• **Work order**
Look through the listing below for the string "START". Show each line where it occurs.

BEGIN Given records

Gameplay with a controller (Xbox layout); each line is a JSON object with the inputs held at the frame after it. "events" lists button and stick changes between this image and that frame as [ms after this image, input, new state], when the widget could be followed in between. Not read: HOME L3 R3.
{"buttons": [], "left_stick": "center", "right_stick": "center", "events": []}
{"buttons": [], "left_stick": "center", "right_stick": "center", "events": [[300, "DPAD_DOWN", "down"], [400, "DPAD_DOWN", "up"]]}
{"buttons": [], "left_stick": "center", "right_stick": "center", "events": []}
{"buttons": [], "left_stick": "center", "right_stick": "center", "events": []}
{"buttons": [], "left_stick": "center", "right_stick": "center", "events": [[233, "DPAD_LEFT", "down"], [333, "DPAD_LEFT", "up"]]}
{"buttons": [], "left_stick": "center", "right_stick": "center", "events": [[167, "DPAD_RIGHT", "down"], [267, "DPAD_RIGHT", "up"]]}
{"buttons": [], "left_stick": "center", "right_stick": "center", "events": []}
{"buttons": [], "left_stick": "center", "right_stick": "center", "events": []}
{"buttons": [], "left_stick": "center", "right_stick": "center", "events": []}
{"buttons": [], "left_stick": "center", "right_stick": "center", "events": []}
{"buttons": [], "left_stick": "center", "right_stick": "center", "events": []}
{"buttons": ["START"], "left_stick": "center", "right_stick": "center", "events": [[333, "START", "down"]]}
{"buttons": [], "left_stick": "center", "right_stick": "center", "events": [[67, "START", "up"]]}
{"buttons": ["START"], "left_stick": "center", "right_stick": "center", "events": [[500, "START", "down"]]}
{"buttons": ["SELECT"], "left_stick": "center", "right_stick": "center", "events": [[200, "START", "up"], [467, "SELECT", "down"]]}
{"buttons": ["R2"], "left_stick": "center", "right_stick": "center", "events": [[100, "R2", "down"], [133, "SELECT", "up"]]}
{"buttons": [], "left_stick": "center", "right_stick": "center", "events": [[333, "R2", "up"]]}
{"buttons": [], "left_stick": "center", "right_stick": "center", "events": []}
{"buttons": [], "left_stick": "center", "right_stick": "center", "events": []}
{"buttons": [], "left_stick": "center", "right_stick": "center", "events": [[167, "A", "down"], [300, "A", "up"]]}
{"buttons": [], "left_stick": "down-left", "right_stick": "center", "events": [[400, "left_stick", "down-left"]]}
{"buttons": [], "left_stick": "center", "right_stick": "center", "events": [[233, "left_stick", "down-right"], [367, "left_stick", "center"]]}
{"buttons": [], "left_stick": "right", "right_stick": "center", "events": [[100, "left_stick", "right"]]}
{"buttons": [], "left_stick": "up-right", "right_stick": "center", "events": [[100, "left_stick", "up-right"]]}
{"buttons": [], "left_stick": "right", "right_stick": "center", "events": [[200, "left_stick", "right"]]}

END Given records

• **Answer below**
{"buttons": ["START"], "left_stick": "center", "right_stick": "center", "events": [[333, "START", "down"]]}
{"buttons": [], "left_stick": "center", "right_stick": "center", "events": [[67, "START", "up"]]}
{"buttons": ["START"], "left_stick": "center", "right_stick": "center", "events": [[500, "START", "down"]]}
{"buttons": ["SELECT"], "left_stick": "center", "right_stick": "center", "events": [[200, "START", "up"], [467, "SELECT", "down"]]}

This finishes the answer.